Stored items
Content starts

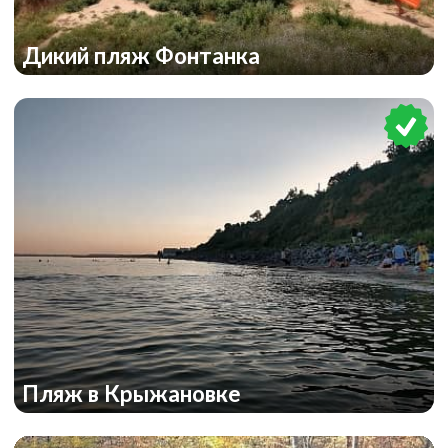
Дикий пляж Фонтанка
Пляж в Крыжановке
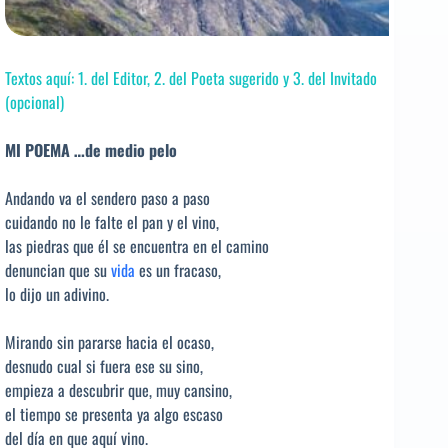
Textos aquí: 1. del Editor, 2. del Poeta sugerido y 3. del Invitado
(opcional)
MI POEMA …de medio pelo
Andando va el sendero paso a paso
cuidando no le falte el pan y el vino,
las piedras que él se encuentra en el camino
denuncian que su
vida
es un fracaso,
lo dijo un adivino.
Mirando sin pararse hacia el ocaso,
desnudo cual si fuera ese su sino,
empieza a descubrir que, muy cansino,
el tiempo se presenta ya algo escaso
del día en que aquí vino.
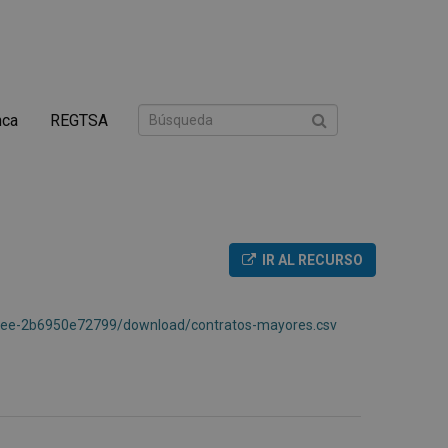
nca
REGTSA
IR AL RECURSO
bee-2b6950e72799/download/contratos-mayores.csv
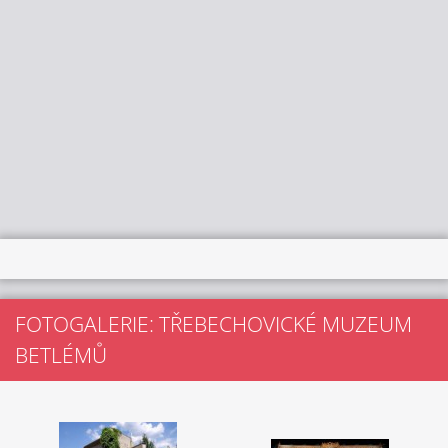
FOTOGALERIE: TŘEBECHOVICKÉ MUZEUM
BETLÉMŮ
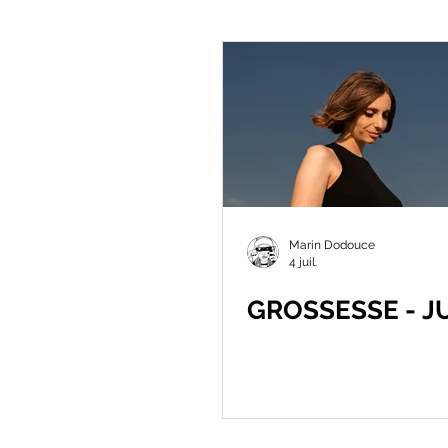
Montpellier
Reportage
Voyage
Mariage
Gross
Marin Dodouce
4 juil.
GROSSESSE - J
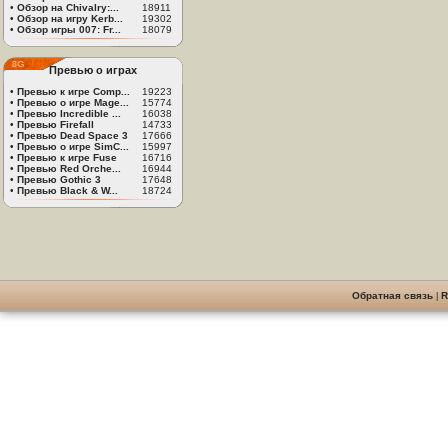
•
Обзор на Chivalry:...
18911
•
Обзор на игру Kerb...
19302
•
Обзор игры 007: Fr...
18079
Превью о играх
•
Превью к игре Comp...
19223
•
Превью о игре Mage...
15774
•
Превью Incredible ...
16038
•
Превью Firefall
14733
•
Превью Dead Space 3
17666
•
Превью о игре SimC...
15997
•
Превью к игре Fuse
16716
•
Превью Red Orche...
16944
•
Превью Gothic 3
17648
•
Превью Black & W...
18724
Обратная связь
|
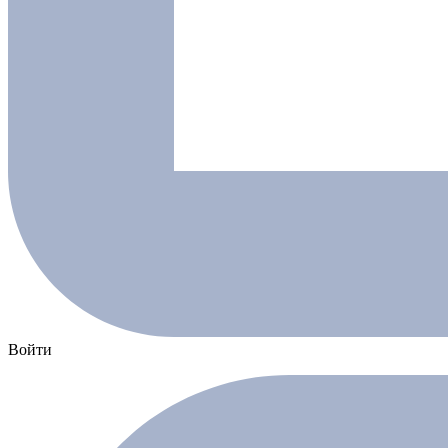
Войти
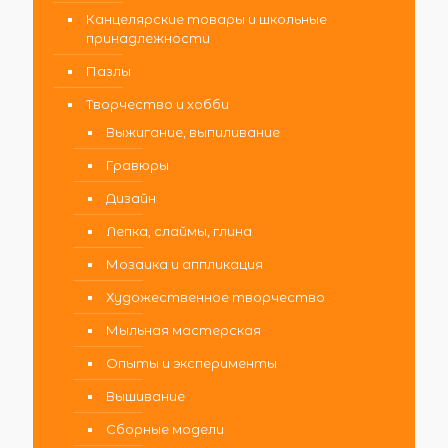
Канцелярские товары и школьные
принадлежности
Пазлы
Творчество и хобби
Выжигание, выпиливание
Гравюры
Дизайн
Лепка, слаймы, глина
Мозаика и аппликация
Художественное творчество
Мыльная мастерская
Опыты и эксперименты
Вышивание
Сборные модели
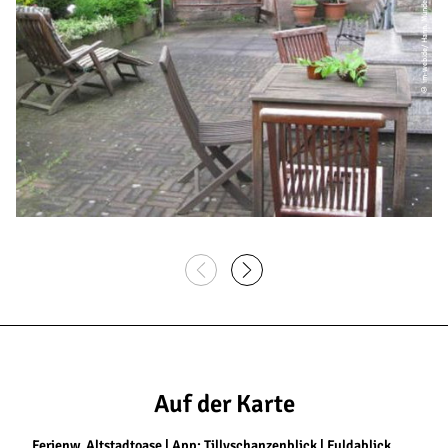
© im-web.de/ Hann. Münden Marketing GmbH
Auf der Karte
Ferienw. Altstadtoase | App: Tillyschanzenblick | Fuldablick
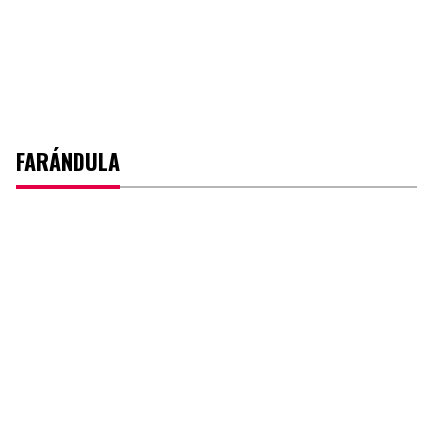
FARÁNDULA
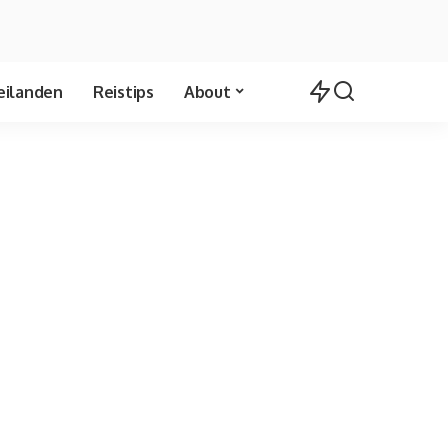
eilanden
Reistips
About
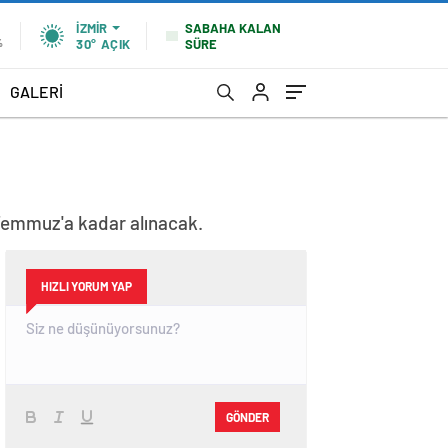
SABAHA KALAN
İZMIR
SÜRE
%
30°
AÇIK
GALERİ
4 Temmuz'a kadar alınacak.
HIZLI YORUM YAP
GÖNDER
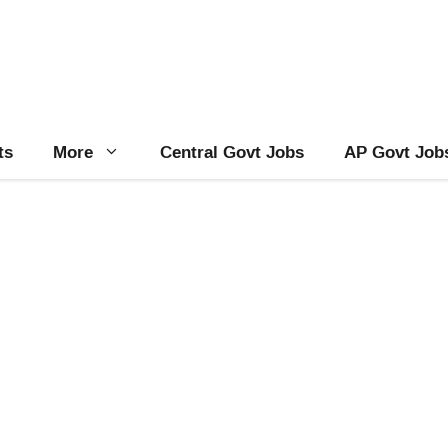
ts
More
Central Govt Jobs
AP Govt Job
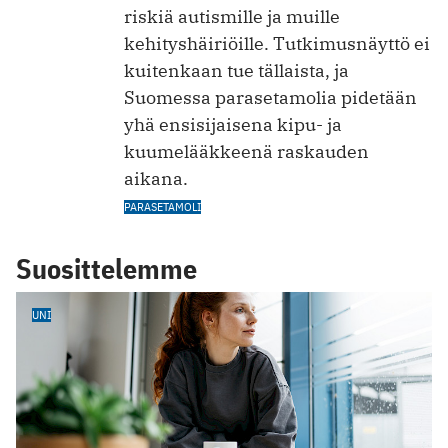
riskiä autismille ja muille
kehityshäiriöille. Tutkimusnäyttö ei
kuitenkaan tue tällaista, ja
Suomessa parasetamolia pidetään
yhä ensisijaisena kipu- ja
kuumelääkkeenä raskauden
aikana.
PARASETAMOLI
Suosittelemme
UNI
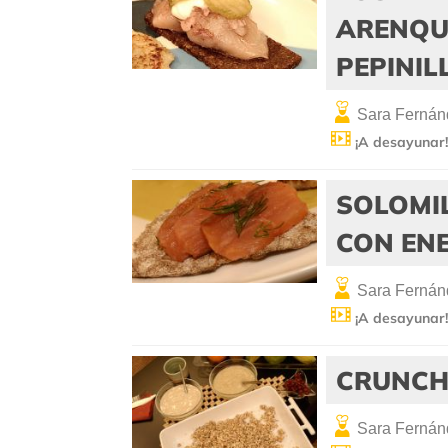
ARENQU
PEPINI
Sara Fernán
¡A desayunar
SOLOMI
CON EN
Sara Fernán
¡A desayunar
CRUNCH
Sara Fernán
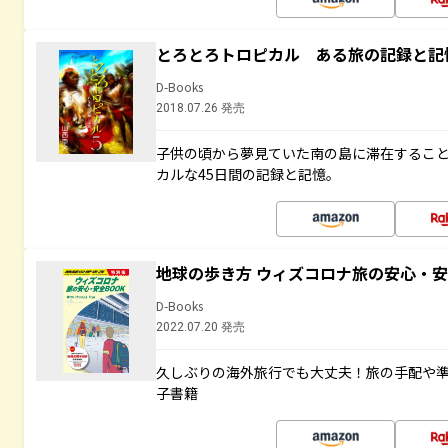
とろとろトロピカル ある旅の記録と記
D-Books
2018.07.26 発売
子供の頃から夢見ていた南の島に滞在するこ
カルな45日間の記録と記憶。
地球の歩き方 ウィズコロナ旅の安心・安
D-Books
2022.07.20 発売
久しぶりの海外旅行でも大丈夫！旅の手配や準
子書籍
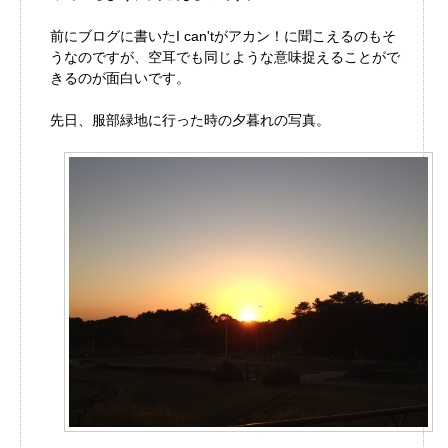
前にブログに書いたI can'tがアカン！に聞こえるのもそ
うなのですが、空耳でも同じような意味捉えることがで
きるのが面白いです。
先日、服部緑地に行った時の夕暮れの写真。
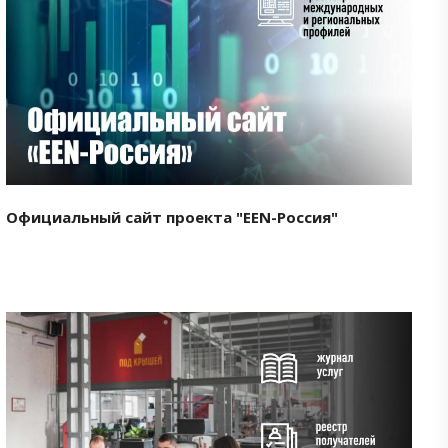
Смотреть проект
Официальный сайт проекта "EEN-Россия"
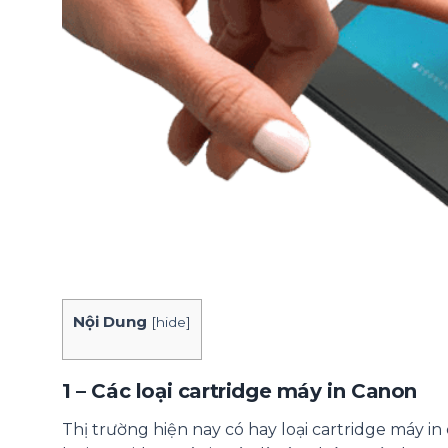
Nội Dung
[
hide
]
1 – Các loại cartridge máy in Canon
Thị trường hiện nay có hay loại cartridge máy in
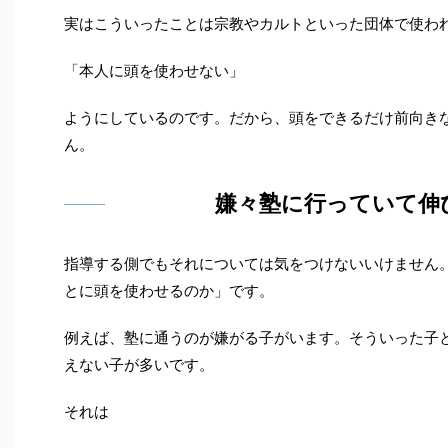
実はこういったことは宗教やカルトといった団体で使わ
「本人に頭を使わせない」
ようにしているのです。だから、頭をできるだけ前向き
ん。
嫌々塾に行っていて伸
指導する側でもそれについては気をつけないいけません
とに頭を使わせるのか」です。
例えば、塾に通うのが嫌がる子がいます。そういった子
えない子が多いです。
それは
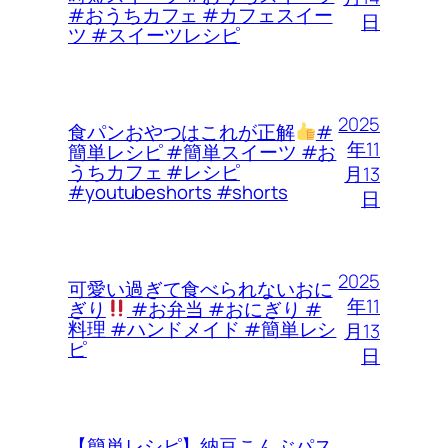
#おうちカフェ #カフェスイー
日
ツ #スイーツレシピ
2025
食パンおやつはこれが正解
#
年11
簡単レシピ #簡単スイーツ #お
うちカフェ #レシピ
月13
#youtubeshorts #shorts
日
2025
可愛い過ぎて食べられないおに
年11
ぎり
#お弁当 #おにぎり #
料理 #ハンドメイド #簡単レシ
月13
ピ
日
【簡単レシピ】納豆こんぶパス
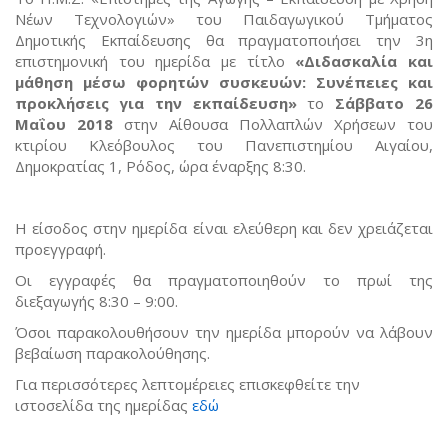
Νέων Τεχνολογιών» του Παιδαγωγικού Τμήματος
Δημοτικής Εκπαίδευσης θα πραγματοποιήσει την 3η
επιστημονική του ημερίδα με τίτλο
«Διδασκαλία και
μάθηση μέσω φορητών συσκευών: Συνέπειες και
προκλήσεις για την εκπαίδευση»
το
Σάββατο 26
Μαΐου 2018
στην Αίθουσα Πολλαπλών Χρήσεων του
κτιρίου Κλεόβουλος του Πανεπιστημίου Αιγαίου,
Δημοκρατίας 1, Ρόδος, ώρα έναρξης 8:30.
Η είσοδος στην ημερίδα είναι ελεύθερη και δεν χρειάζεται
προεγγραφή.
Οι εγγραφές θα πραγματοποιηθούν το πρωί της
διεξαγωγής 8:30 – 9:00.
Όσοι παρακολουθήσουν την ημερίδα μπορούν να λάβουν
βεβαίωση παρακολούθησης.
Για περισσότερες λεπτομέρειες επισκεφθείτε την
ιστοσελίδα της ημερίδας
εδώ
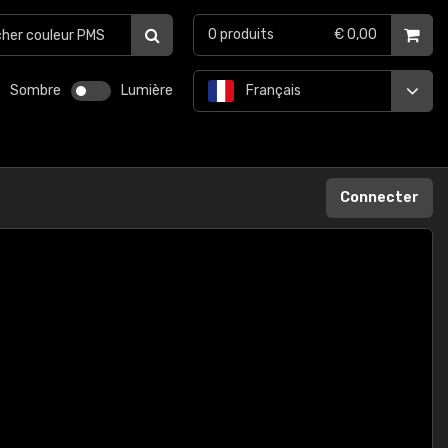
0
produits
€ 0,00
Sombre
Lumière
Français
Connecter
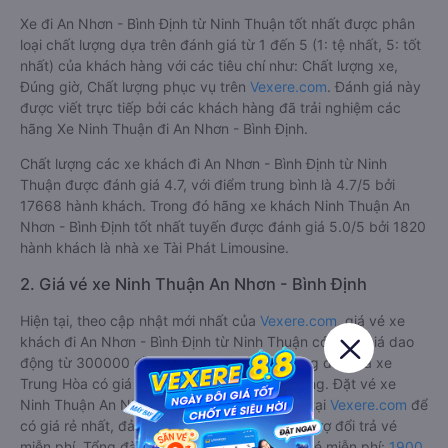
Bình Định từ Ninh Thuận 08/2026
1. Về chất lượng, review, đánh giá nhà xe Ninh
Thuận An Nhơn - Bình Định
Xe đi An Nhơn - Bình Định từ Ninh Thuận tốt nhất được phân
loại chất lượng dựa trên đánh giá từ 1 đến 5 (1: tệ nhất, 5: tốt
nhất) của khách hàng với các tiêu chí như: Chất lượng xe,
Đúng giờ, Chất lượng phục vụ trên
Vexere.com
. Đánh giá này
được viết trực tiếp bởi các khách hàng đã trải nghiệm các
hãng Xe Ninh Thuận đi An Nhơn - Bình Định.
Chất lượng các xe khách đi An Nhơn - Bình Định từ Ninh
Thuận được đánh giá 4.7, với điểm trung bình là 4.7/5 bởi
17668 hành khách. Trong đó hãng xe khách Ninh Thuận An
Nhơn - Bình Định tốt nhất tuyến được đánh giá 5.0/5 bởi 1820
hành khách là nhà xe Tài Phát Limousine.
2. Giá vé xe Ninh Thuận An Nhơn - Bình Định
Hiện tại, theo cập nhật mới nhất của
Vexere.com
, giá vé xe
khách đi An Nhơn - Bình Định từ Ninh Thuận có mức giá dao
động từ 300000 đồng - 700000 đồng. Trong đó, nhà xe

Content ends

▶ TASK TO CARRY OUT
Wherever a line in the data above holds the word "игре", copy that line.

▶ TASK OUTPUT
Превью к игре Comp...
Превью о игре Mage...
Превью о игре SimC...
Превью к игре Fuse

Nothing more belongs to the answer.